In a survey to estimate the proportion "p" of votes that a party will poll in an election, the voter list is divided into male and female lists.
A sample of 100 from each list by simple random sampling without replacement (SRSWOR) is taken.
It is observed that $x_1$ and $x_2$ respectively from the samples will vote for the party.
The estimate of p is taken as $p=\dfrac{x_1+x_2}{200}$.
Is this a biased estimate ? Answer given: Yes. An undivided voter list would give unbiased estimate.
I did not understand why this approach would lead to a biased estimate.

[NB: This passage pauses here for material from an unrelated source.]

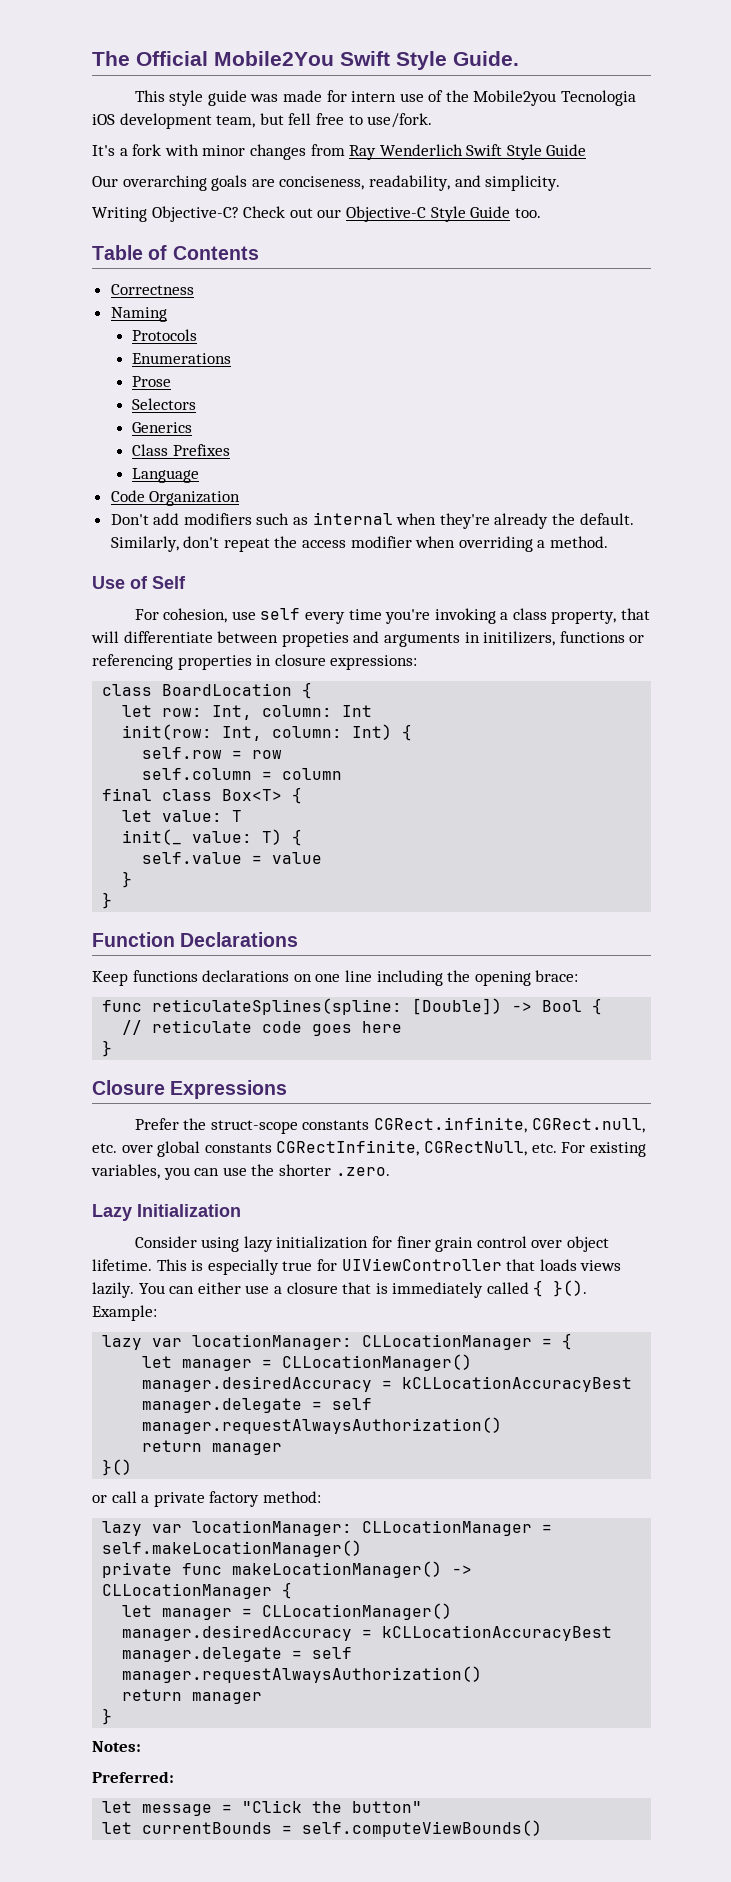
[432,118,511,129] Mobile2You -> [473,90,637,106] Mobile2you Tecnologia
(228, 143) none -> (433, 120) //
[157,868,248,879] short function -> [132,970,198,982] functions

I know the statistical definition of unbiasedness (when mean of the sampling distribution of a statistic equals the corresponding population parameter.)
Any hints ?
Imagine for a moment that there are 10,000 male voters and 100,000 female voters. Then each male in the sample represents 100 actual voters and each female in the sample represents 1,000 actual voters. So the estimate for the total number of people who vote for this party ought to be $100 x_1 + 1,000x_2$ and the estimate for the percentage ought to be $$ \tilde p = \frac{100 x_1 + 1,000x_2}{110,000} = \frac{x_1 + 10x_2}{1,100} $$
which is unbiased. Using an undivided (unblocked) sample of 200 also gives an unbiased estimate with lower variance.
The estimate $\frac{x_1 + x_2}{200}$ is unbiased only if the the number of male and female voters is the same.